Page 2/2 - Posted September 18, 2009
Core drilling as much an art as a science
Mosley-Thompson thinks it will be possible to find glacial stage ice — ice at least 20,000 years old, dating back to when the northern and southern ice sheets reached their maximum extent before retreating and ushering in a relatively stable era of climate.
Still, even during the current Holocene, which began about 12,000 years ago, the climate made some wild swings. For example, based on a large dust event found in tropical and subtropical cores the Thompsons have recovered and analyzed, there was a severe drought about 4,000 years ago that lasted for some three centuries. Yet that event doesn’t show up in any of the continental cores drilled in Antarctica.
Might it show up in the more northerly LARISSA ice core?
“It was a very large drought. It was associated with some societal collapses in the Middle East, the beginning of the first Dark Age, and it is very well recorded in the Andes,” Mosley-Thompson said. “We’re very curious to see if this large event shows up in Antarctica.”
By studying these previous, abrupt natural events such as the drought, the paleoclimatologists hope to learn more about human influences, from increasing atmospheric carbon dioxide to clear-cutting Amazonian rainforests.
“They’re very important,” Mosley Thompson said of abrupt climate change events. “First, it is essential just to know that they happened. And then, hopefully, by piecing together multiple records from different locations we can get a better sense of what the driver or drivers might have been.”
Those answers — and undoubtedly new questions — will come later after the Thompsons and their colleagues have analyzed the core. First, of course, they have to drill into the ice and get the cores back to the United States.
The ice-coring operation is scheduled to take about 45 days with a six-person crew, living in tents and working under a geodesic dome about seven meters in diameter. The team will build a trench where the ice cores will be stored until a plane arrives each week with fresh supplies and fuel.
The cores will be packed into insulated boxes and flown back to the nearby British Antarctic Survey’s Rothera Base , where they will be stored in freezers until the RVIB Nathaniel B. Palmer makes a quick port call to retrieve them.
Generators power the elecromechanical drill, which consists of outer and inner barrels. The outer barrel has anti-torques at the top that hold it stationary in the hole, with an electrical motor at the top, all of it suspended on a cable, and lowered and raised by a winch topside.
The inner barrel does the work of cutting into the ice. After the drill has swallowed about a meters-length of ice, the scientists pull the drill to the surface, disconnect the barrel, push the ice out and process the core — making various measurements about its weight, appearance, density and other notable characteristics. The ice goes into a plastic sleeve and then into a heavy cardboard tube that is placed in the storage trench. All the equipment is cleaned and the drill is sent back down to take another bite out of the ice.
“Then it’s just repeat, repeat, repeat,” Mosley-Thompson said.

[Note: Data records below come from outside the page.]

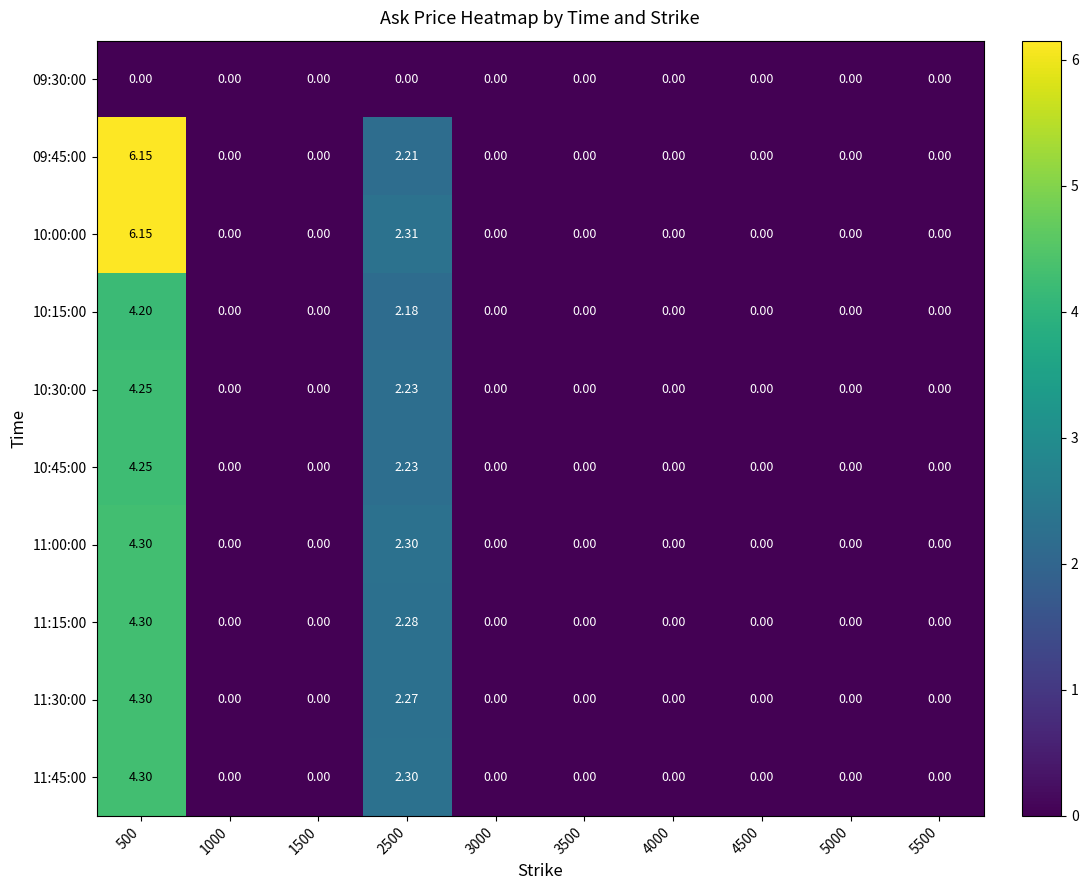

At which category does the chart reach its minimum across all series?

500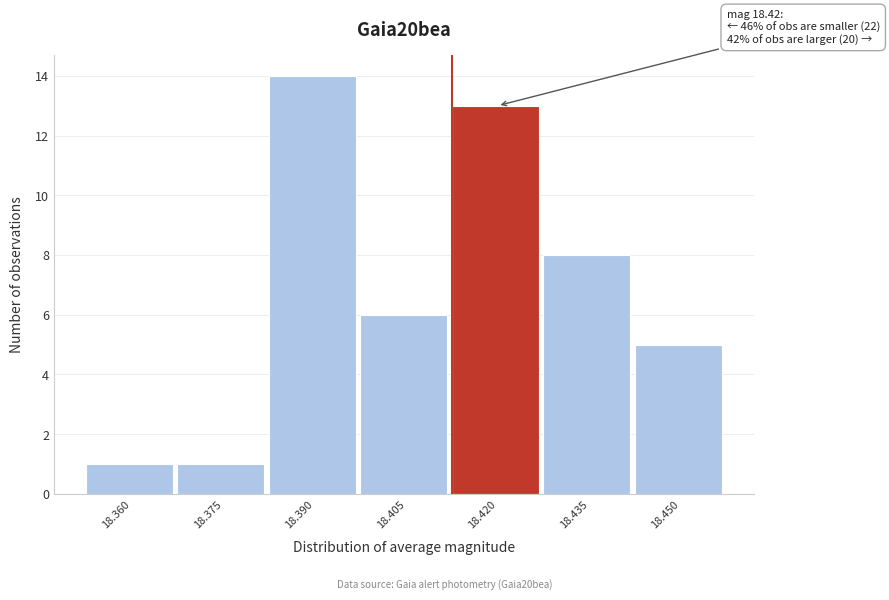

Reading left to right, what are all the values shown in this chart?

1	1	14	6	13	8	5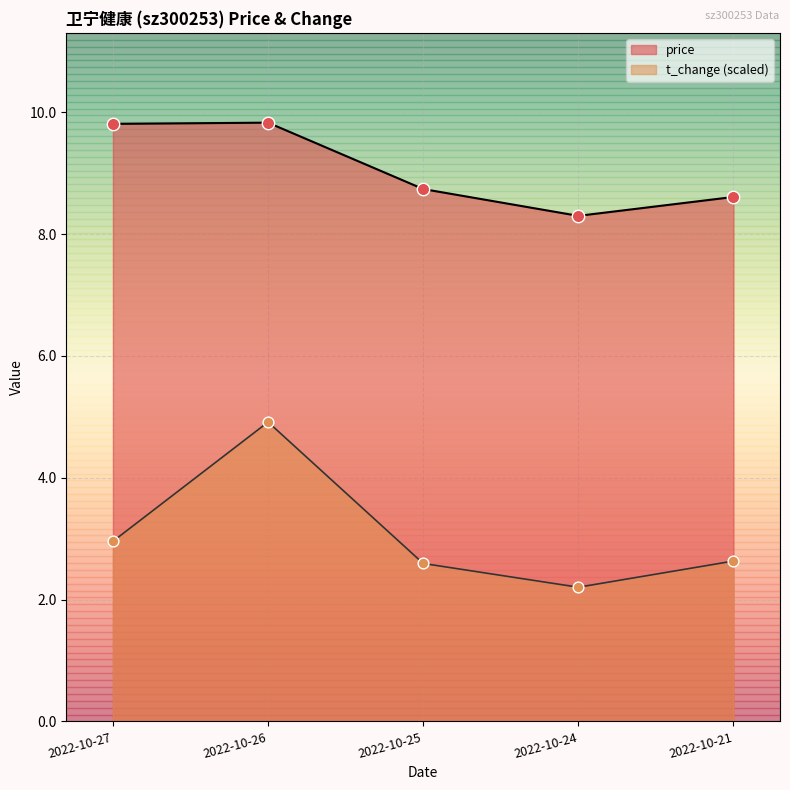

Which series has the largest total across all categories?

price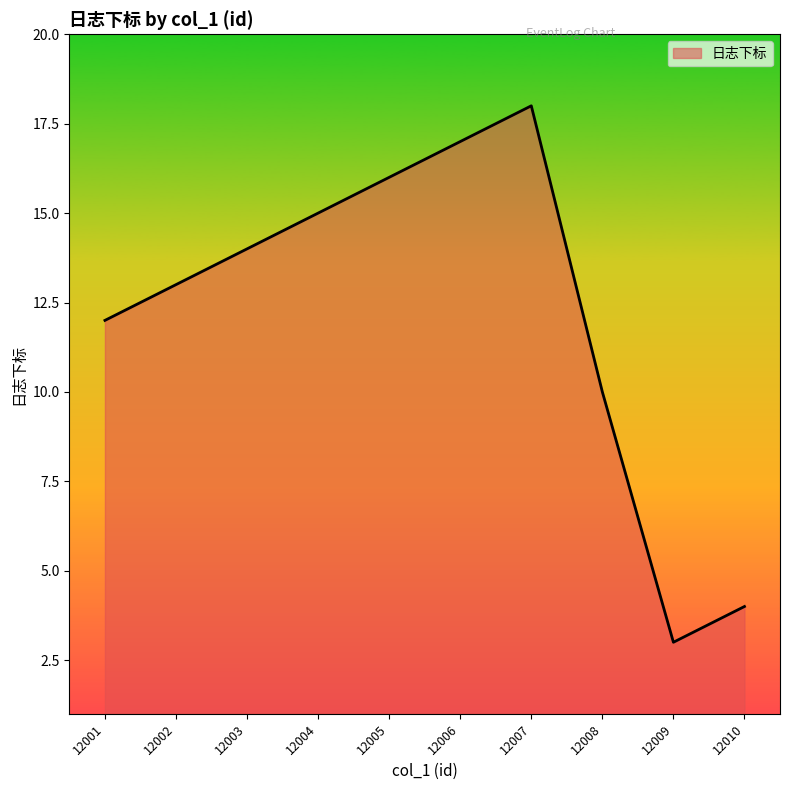

How many interior local peaks (higher than both neighbors) does the data have?

1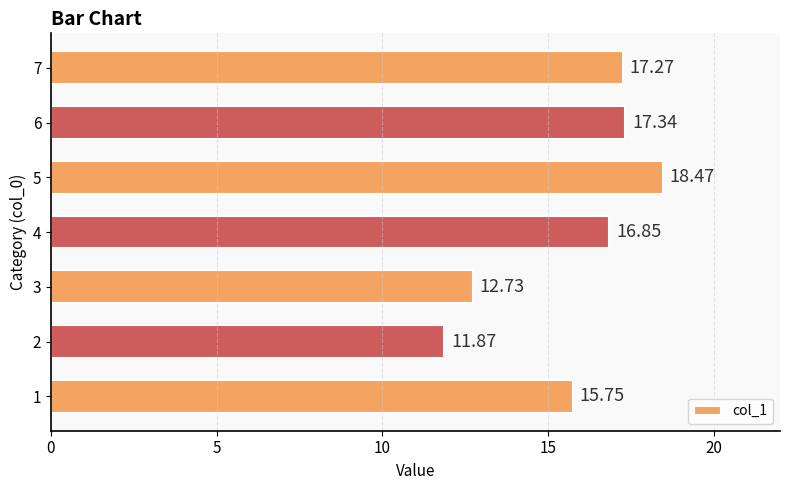

Does the chart contain stacked bars?

No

Eventually, the deeper ice that is very cold and under great stress begins to fracture as the drill bores down. When this happens, the team will switch to a thermal drill, which applies heat to an electric element that melts its way down into the ice. The amount of power provided to the heater element dictates the drilling rate. Too much power could burn up the heater element.
“There is a science to ice-core drilling, but there’s also an art to it,” Mosley-Thompson said. “Experience is the best teacher.”